What you need to do - Every line that contains the word "ankle" should be copied from the records below.

Dataset excerpts -
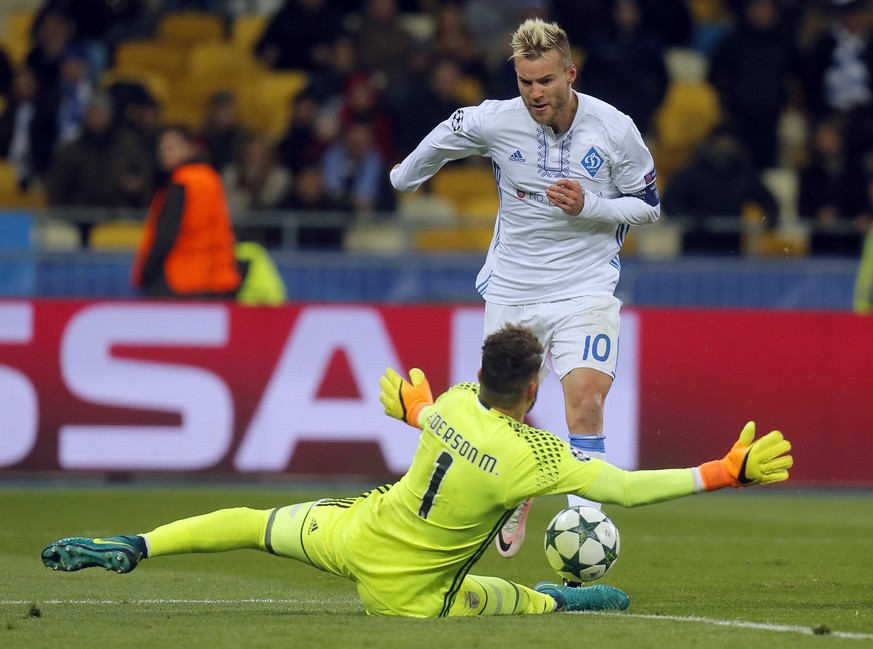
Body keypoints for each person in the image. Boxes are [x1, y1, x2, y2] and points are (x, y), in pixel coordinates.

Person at [40, 325, 793, 617]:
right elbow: (624, 488)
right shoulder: (533, 457)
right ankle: (565, 599)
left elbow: (431, 415)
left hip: (355, 532)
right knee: (519, 602)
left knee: (251, 523)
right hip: (411, 597)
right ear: (534, 389)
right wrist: (724, 471)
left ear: (482, 374)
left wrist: (413, 409)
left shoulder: (453, 402)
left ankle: (138, 544)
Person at [389, 18, 661, 559]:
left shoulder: (615, 129)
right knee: (502, 418)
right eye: (525, 82)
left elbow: (649, 207)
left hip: (585, 286)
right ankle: (518, 494)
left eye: (546, 81)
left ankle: (585, 531)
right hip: (512, 289)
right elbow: (444, 136)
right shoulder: (497, 120)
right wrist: (404, 177)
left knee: (586, 402)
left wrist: (591, 206)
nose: (535, 93)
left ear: (570, 75)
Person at [130, 124, 241, 299]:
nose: (163, 153)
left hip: (181, 278)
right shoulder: (210, 177)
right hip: (217, 278)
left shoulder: (181, 182)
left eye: (170, 148)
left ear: (189, 149)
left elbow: (166, 235)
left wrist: (146, 273)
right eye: (161, 148)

Answer to this task -
right ankle: (565, 599)
left ankle: (138, 544)
right ankle: (518, 494)
left ankle: (585, 531)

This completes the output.